◆ À vous
Présentez toutes les lignes du matériel ci-dessous sous forme de liste numérotée, en omettant les lignes vides. Laissez les images hors de la réponse.

----- Données affichées -----

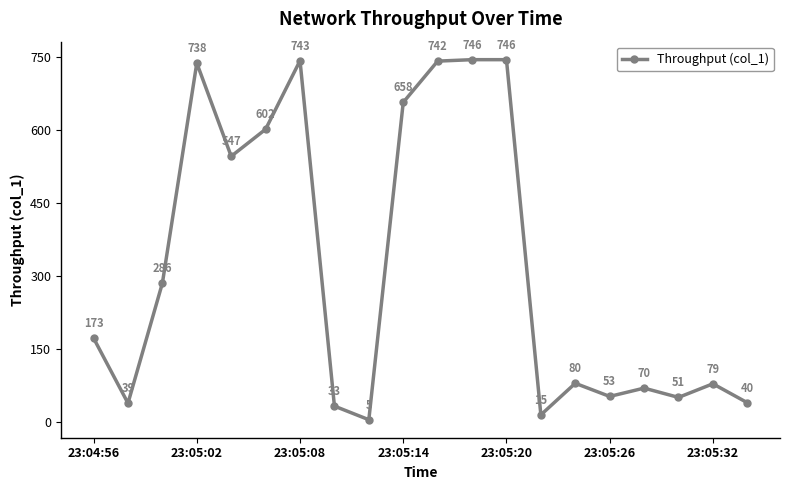

What is the difference between the maximum and minimum values?

740.5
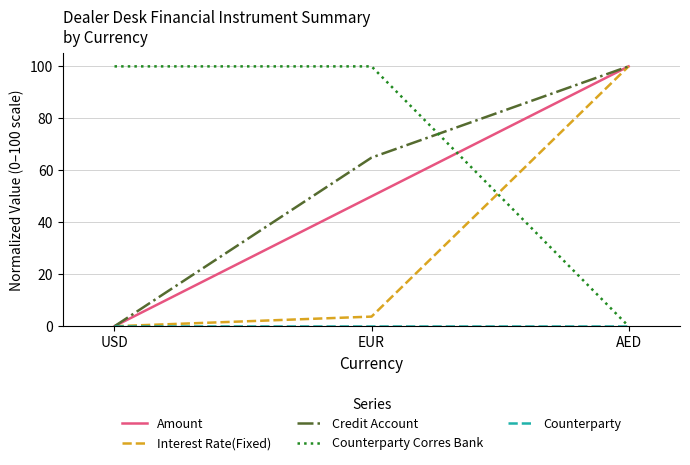

Which category has the lowest value in the Interest Rate(Fixed) series?

USD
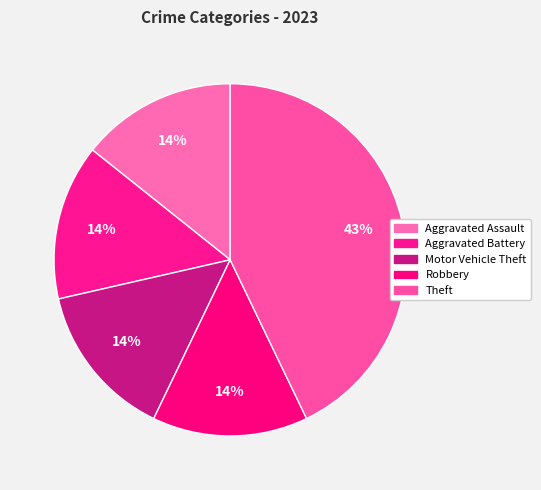

Is Robbery the majority of the pie?

No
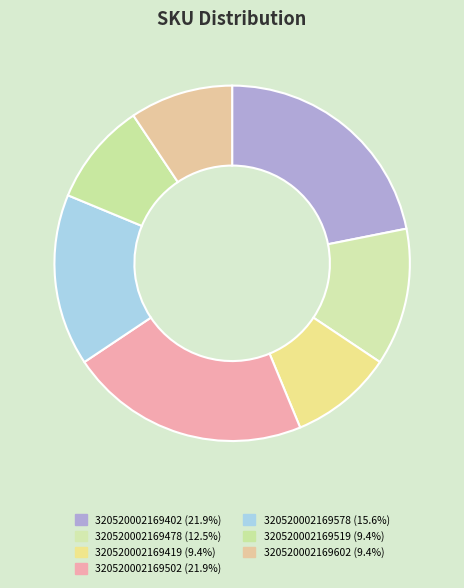

Which category has the biggest portion of the pie?

320520002169402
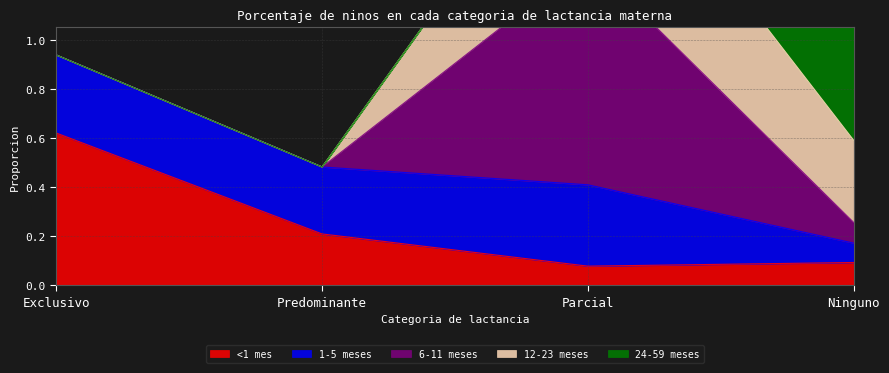

The value of 6-11 meses at Ninguno is 0.2. True or false?

False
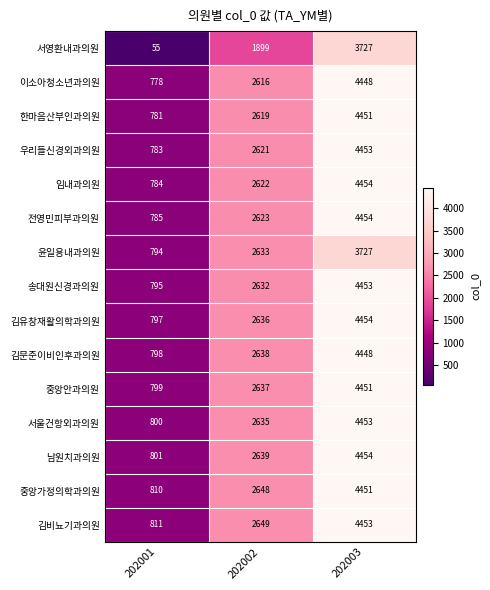

Is the value of 송대원신경과의원 at 202001 greater than the value of 우리들신경외과의원 at 202002?

No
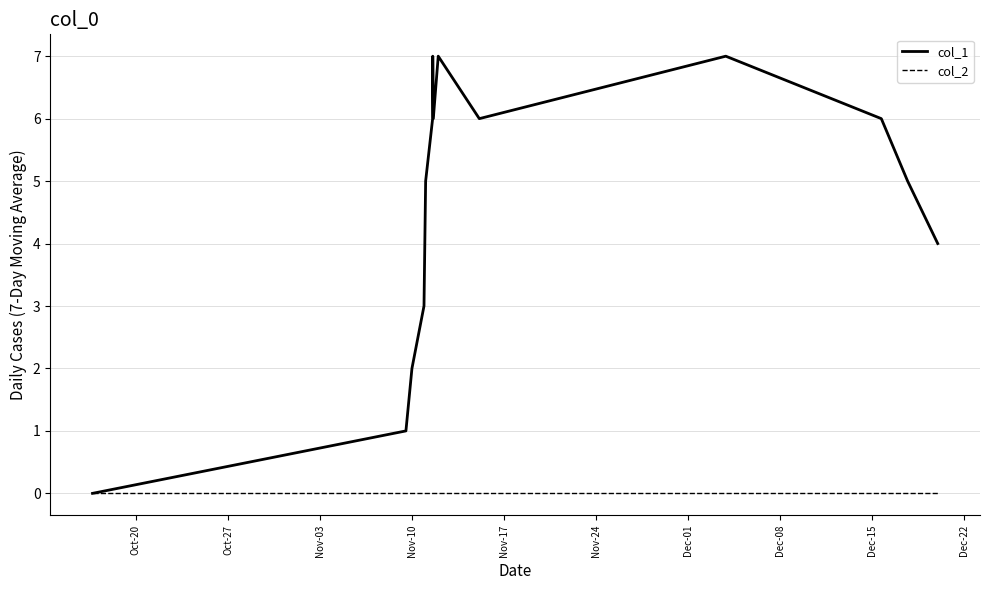

Which series has the largest range (max minus min)?

col_1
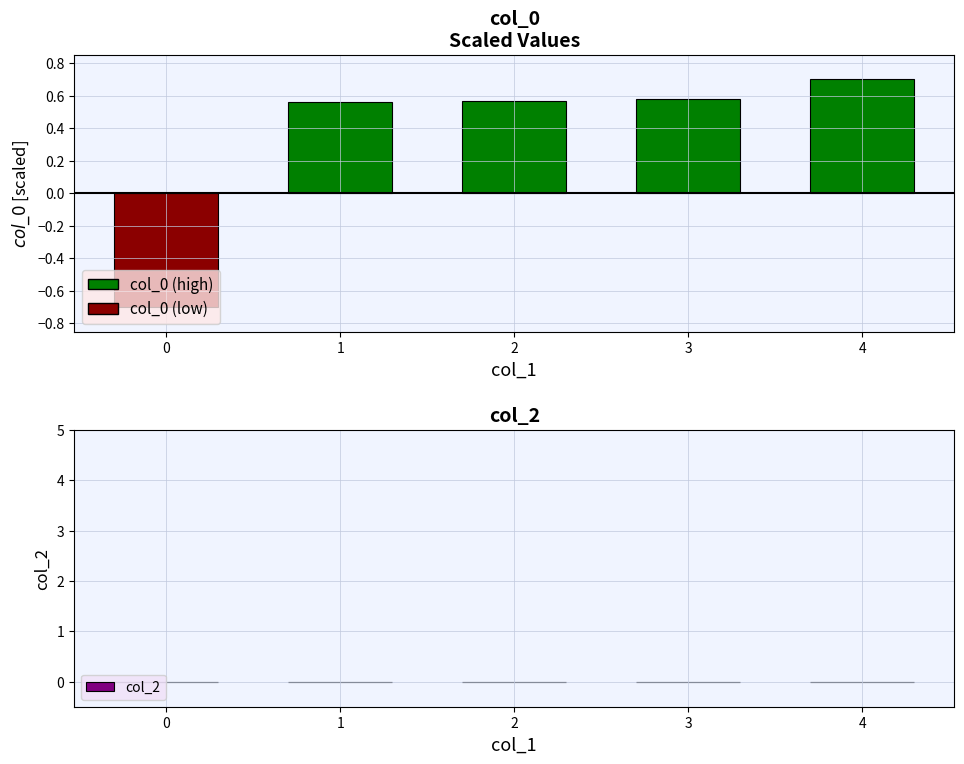

What is the difference between the maximum and minimum values?

1.4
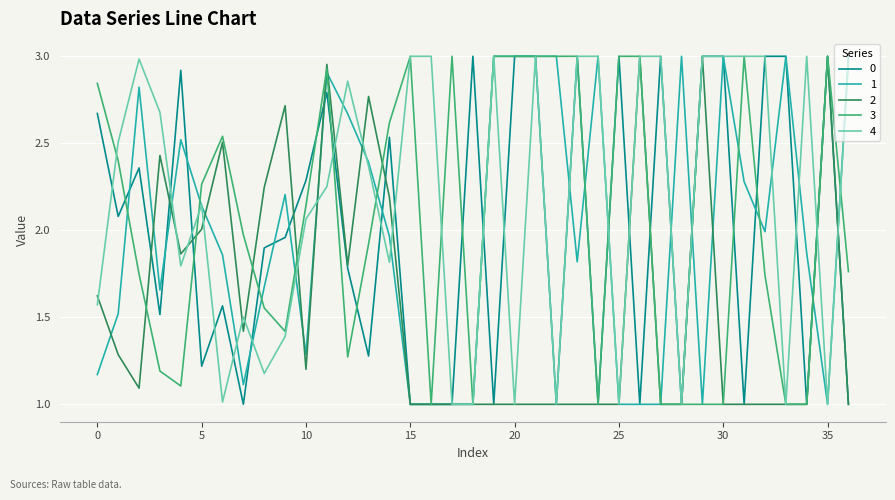

What is the lowest value of the 0 series?

1.0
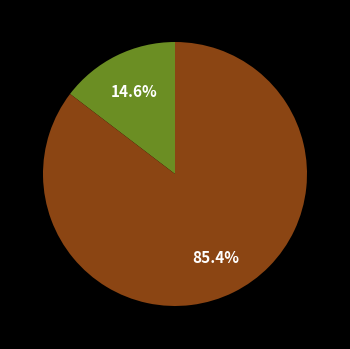

Is there a majority slice in this chart?

Yes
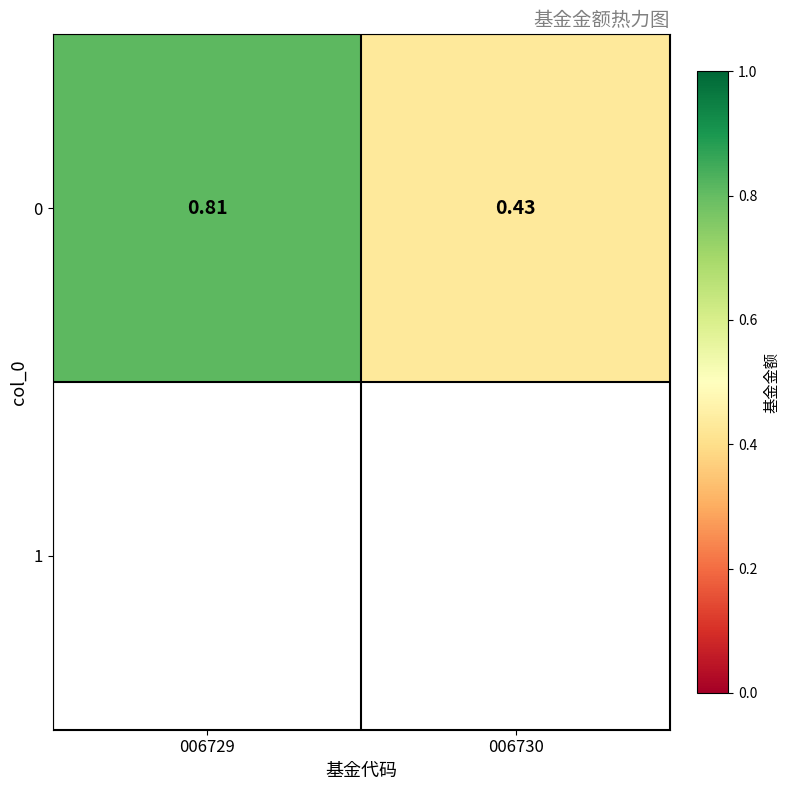

What is the approximate value at 006730?

0.4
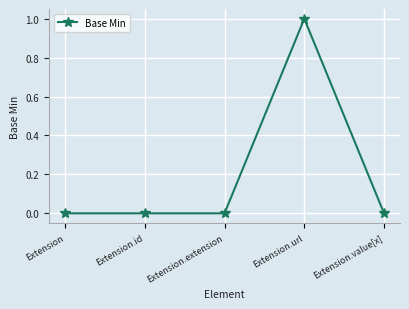

How many data points does each series have?

5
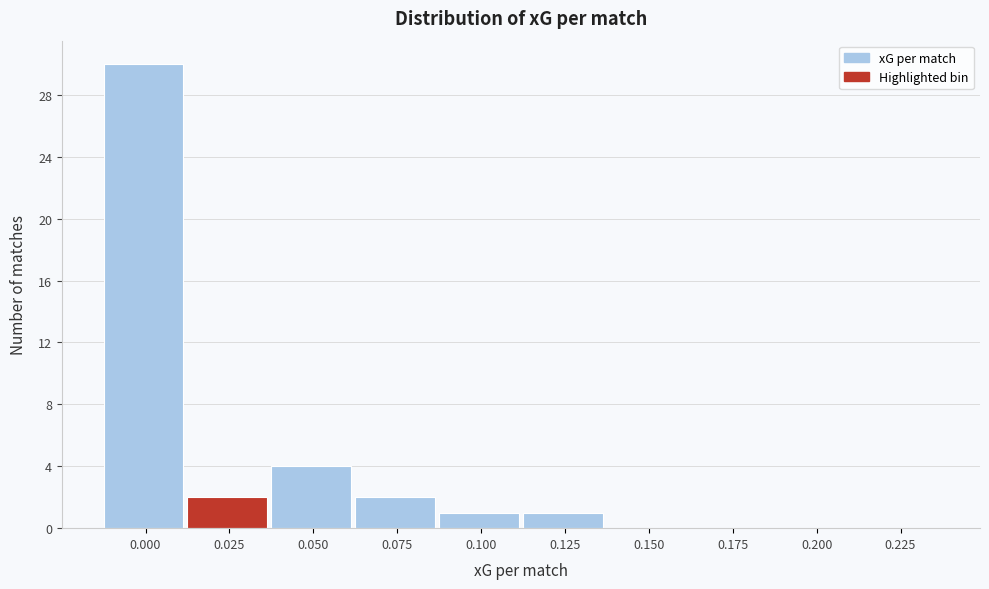

Reading right to left, what are all the values shown in this chart?

0.225=0	0.200=0	0.175=0	0.150=0	0.125=1	0.100=1	0.075=2	0.050=4	0.025=2	0.000=30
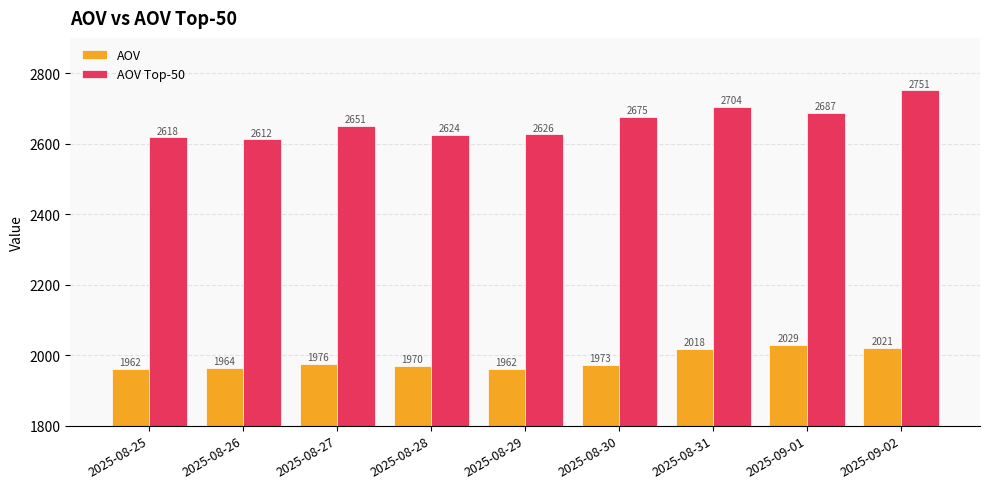

How many groups of bars are there?

9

-----

◆ Réponse à l'exercice
1. What is the difference between the maximum and minimum values?
2. 740.5
3. Which category has the lowest value in the Interest Rate(Fixed) series?
4. USD
5. Is Robbery the majority of the pie?
6. No
7. Which category has the biggest portion of the pie?
8. 320520002169402
9. The value of 6-11 meses at Ninguno is 0.2. True or false?
10. False
11. Is the value of 송대원신경과의원 at 202001 greater than the value of 우리들신경외과의원 at 202002?
12. No
13. Which series has the largest range (max minus min)?
14. col_1
15. What is the difference between the maximum and minimum values?
16. 1.4
17. What is the lowest value of the 0 series?
18. 1.0
19. Is there a majority slice in this chart?
20. Yes
21. What is the approximate value at 006730?
22. 0.4
23. How many data points does each series have?
24. 5
25. Reading right to left, what are all the values shown in this chart?
26. 0.225=0	0.200=0	0.175=0	0.150=0	0.125=1	0.100=1	0.075=2	0.050=4	0.025=2	0.000=30
27. How many groups of bars are there?
28. 9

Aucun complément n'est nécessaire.